The only thing "wrong" with using an analytics service to better understand your customers is that it places all knowledge of visits, including ones that wished to be private, in a centralized location. This can be useful in providing correlation data across all visitors in aggregate, such as which browser you should make sure your site supports most of the time.

In other words, there exists some data in aggregate that is valuable to all of us, but the cost is a loss of privacy for smaller sets of personal data.

If individuals don't want certain behaviors analyzed by others, then they shouldn't use centralized services which exist outside their realm of control. These individuals would be better off using a "website" that is hosted by themselves, inside their own four walls, running on their own equipment. A simple way for SpiderOak to address this is to put their website on IPFS or something similar.

I appreciate the fact that SpiderOak is thinking about these things. It's important!

[+] cpncrunch|10 years ago|reply
>why does Google and their advertisers need to know about it I would ask

Google is pretty clear about this. The only reason they track you is for advertising, and there isn't any evidence of them using the info for anything else. In fact there is a lot of evidence pointing the other way, such as their insistence on encryption data flowing between their datacenters.

This is Google we are talking about, not Kazakhstan, China or Russia.

[+] _lce0|10 years ago|reply
Kudos for this!!

it's interesting that still there's meta, probably leftover

    <meta name="google-site-verification" content="pPH9-SNGQ9Ne6q-h4StA3twBSknzvtP9kfEB88Qwl0w">
EDIT: wow, thanks for your answers guys!! so nice to see Cunningham's law in action ;)
[+] rbinv|10 years ago|reply
> It took us only a few weeks to write our home-brew analytics package.
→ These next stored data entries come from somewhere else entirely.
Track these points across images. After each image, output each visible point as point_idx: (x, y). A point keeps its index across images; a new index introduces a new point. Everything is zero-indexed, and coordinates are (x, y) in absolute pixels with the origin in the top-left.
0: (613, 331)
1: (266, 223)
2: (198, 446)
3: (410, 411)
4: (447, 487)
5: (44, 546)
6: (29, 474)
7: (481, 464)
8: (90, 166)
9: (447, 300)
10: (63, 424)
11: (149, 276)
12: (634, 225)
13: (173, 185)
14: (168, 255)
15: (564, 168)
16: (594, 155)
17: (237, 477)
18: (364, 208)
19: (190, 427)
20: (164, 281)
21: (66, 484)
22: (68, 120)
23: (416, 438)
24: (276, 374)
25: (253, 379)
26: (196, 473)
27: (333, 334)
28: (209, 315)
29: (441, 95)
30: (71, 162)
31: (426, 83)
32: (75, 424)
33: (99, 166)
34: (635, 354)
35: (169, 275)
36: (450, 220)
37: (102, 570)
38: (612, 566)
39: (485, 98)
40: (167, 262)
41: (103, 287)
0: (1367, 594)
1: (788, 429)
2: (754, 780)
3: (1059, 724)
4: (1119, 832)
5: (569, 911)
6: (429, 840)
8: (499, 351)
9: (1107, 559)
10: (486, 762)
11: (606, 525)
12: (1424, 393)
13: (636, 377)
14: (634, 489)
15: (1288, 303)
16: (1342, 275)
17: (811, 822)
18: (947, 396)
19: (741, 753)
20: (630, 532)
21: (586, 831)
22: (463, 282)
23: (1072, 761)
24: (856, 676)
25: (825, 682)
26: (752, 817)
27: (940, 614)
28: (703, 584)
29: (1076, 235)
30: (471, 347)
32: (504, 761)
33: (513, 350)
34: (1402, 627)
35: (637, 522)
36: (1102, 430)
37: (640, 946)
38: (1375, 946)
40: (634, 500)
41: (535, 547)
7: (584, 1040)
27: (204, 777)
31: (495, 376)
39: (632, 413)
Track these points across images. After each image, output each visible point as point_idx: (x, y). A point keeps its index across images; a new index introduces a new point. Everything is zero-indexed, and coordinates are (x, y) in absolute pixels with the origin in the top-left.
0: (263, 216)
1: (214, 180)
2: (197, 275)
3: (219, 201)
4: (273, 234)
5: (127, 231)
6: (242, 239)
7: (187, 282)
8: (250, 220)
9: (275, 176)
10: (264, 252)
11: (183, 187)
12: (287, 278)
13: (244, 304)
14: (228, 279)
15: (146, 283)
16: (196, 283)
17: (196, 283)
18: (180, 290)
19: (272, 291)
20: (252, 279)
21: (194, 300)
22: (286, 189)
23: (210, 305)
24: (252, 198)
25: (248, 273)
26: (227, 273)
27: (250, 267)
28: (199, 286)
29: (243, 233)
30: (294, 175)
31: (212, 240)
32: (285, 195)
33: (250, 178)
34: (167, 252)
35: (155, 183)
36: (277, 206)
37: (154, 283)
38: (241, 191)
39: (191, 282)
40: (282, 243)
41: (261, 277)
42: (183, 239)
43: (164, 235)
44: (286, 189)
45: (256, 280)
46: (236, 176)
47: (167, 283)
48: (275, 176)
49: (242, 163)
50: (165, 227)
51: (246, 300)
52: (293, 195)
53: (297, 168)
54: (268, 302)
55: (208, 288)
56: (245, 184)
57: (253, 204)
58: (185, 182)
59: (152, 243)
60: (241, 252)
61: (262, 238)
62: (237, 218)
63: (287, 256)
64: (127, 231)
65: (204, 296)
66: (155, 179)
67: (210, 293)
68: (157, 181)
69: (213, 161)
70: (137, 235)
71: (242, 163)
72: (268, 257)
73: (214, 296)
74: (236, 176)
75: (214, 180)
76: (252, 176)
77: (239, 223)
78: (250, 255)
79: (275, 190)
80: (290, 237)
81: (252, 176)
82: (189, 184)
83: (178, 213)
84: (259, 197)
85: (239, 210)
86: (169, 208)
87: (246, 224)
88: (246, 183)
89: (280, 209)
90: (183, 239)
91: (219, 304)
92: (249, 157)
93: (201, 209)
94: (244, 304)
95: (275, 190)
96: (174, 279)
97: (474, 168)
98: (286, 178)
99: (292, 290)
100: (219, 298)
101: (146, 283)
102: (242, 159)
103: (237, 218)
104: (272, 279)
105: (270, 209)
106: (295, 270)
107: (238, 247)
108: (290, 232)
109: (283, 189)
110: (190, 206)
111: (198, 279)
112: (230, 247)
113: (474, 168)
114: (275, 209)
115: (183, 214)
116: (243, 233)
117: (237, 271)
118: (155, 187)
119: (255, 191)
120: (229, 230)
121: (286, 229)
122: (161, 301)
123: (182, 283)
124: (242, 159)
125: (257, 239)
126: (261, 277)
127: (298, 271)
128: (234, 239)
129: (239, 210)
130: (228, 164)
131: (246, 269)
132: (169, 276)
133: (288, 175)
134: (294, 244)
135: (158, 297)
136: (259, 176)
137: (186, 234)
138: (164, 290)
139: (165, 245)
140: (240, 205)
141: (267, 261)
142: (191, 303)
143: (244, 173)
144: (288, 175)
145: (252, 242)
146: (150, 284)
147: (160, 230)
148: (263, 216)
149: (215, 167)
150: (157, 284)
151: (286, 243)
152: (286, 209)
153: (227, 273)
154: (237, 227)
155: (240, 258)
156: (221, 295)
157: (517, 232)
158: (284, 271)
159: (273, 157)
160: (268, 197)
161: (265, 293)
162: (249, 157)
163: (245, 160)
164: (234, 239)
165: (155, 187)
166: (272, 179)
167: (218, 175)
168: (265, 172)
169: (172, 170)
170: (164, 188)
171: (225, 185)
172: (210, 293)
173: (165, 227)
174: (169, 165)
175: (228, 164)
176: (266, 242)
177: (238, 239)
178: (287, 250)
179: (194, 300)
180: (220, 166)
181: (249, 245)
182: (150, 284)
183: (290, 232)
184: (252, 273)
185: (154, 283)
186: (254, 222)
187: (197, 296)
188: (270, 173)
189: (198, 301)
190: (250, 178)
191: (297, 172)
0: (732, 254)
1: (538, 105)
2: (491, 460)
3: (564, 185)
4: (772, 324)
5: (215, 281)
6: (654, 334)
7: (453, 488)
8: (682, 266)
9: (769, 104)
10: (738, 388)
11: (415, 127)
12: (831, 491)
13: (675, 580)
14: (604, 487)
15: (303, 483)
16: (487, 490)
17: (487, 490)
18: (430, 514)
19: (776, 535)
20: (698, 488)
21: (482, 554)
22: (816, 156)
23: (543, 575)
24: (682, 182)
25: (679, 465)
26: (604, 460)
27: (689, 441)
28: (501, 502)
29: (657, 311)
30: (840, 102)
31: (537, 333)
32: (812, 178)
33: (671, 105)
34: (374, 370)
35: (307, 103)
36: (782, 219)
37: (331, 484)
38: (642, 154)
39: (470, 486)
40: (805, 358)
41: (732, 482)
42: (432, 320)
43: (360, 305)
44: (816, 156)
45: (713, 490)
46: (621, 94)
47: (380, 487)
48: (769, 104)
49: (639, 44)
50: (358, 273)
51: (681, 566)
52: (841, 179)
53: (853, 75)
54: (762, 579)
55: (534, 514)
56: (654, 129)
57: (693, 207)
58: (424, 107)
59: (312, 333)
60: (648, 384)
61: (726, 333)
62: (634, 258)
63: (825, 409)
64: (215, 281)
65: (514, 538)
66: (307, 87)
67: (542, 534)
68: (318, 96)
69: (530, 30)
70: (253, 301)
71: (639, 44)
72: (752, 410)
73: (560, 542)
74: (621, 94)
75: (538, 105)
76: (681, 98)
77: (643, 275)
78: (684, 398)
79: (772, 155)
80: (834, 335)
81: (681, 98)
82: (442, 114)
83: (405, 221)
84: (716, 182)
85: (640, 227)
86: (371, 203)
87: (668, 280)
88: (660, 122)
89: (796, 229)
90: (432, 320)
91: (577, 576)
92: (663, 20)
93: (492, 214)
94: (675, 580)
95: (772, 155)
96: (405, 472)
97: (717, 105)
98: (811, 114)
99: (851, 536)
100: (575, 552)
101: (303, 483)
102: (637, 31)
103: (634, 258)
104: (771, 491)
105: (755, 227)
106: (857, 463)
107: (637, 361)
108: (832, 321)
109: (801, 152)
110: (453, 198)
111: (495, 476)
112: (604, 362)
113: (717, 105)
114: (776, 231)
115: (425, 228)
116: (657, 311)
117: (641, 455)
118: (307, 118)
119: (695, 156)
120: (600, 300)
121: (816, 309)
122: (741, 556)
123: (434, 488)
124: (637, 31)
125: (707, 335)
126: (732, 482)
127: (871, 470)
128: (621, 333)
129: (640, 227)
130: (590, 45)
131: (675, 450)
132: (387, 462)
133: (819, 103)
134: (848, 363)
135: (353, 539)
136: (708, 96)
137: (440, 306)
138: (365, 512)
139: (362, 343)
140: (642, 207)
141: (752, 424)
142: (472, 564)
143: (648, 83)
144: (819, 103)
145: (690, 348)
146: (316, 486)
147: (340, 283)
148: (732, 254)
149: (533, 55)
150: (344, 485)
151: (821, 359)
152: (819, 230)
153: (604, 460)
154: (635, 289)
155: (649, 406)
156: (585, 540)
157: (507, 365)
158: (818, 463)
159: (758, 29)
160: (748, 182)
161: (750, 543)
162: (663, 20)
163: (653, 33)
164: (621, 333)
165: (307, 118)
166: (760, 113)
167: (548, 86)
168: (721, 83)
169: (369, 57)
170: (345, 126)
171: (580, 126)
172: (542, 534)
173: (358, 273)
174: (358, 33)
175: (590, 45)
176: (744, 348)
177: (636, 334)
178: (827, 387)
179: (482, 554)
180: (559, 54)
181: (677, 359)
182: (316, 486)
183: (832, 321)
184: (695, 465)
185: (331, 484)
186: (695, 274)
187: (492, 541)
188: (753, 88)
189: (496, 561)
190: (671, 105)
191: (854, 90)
Unfortunately, there's no way to replicate what Google Analytics currently offers (for free!) within a couple of weeks (or even months). Not with big data sets. Yes, GA does enforce sampling if you don't pay for GA Premium, but the free edition is still one of hell of a deal (if you don't care about privacy).

If you only use Google Analytics as a hit counter, sure, you can do that yourself within a couple of minutes. The advanced features are way more complicated, though (think segmentation and custom reports).

This also begs the question: why not use Piwik?

[+] ksec|10 years ago|reply
To me, it is the cost that matters. Most other Analytics cost $30 - $50 / 1 Million Pageview / Datapoint. To me this expensive. Even when you scale to 100M it will still cost ~$20/Million.

Piwik doesn't scale. At least it doesn't scale unless you spend lots of resources to tinker with it. Its Cloud Edition is even more expensive then GoSquared which i consider to be a much better product.

What we basically need is a simple, effective, and cheap enough alternative to GA. And so far there are simply none.

[+] api|10 years ago|reply
Instead of rolling your own look at Piwik. It works very well and is basically a GA clone. I actually like it better than GA in some ways. It's easy to set up and you can run it on your own site so you're not contributing to a global tracking fabric.
[+] sghiassy|10 years ago|reply
I don't get it. SpiderOak states that they dropped GA because it furthers "the erosion of privacy on the web.”, but then they just started tracking in house.

How is tracking in house more private than GA? The user is still being tracked.

[+] kevin_thibedeau|10 years ago|reply
I haven't checked my GA in months since it became clear that Google won't bother doing anything to fix the referer spam problem that makes the stats useless if you don't have a high-volume site. It's not like these abusers are hard to track down but I'll be damned if I'm going to manually add filters to get rid of them every time they come in from a new domain.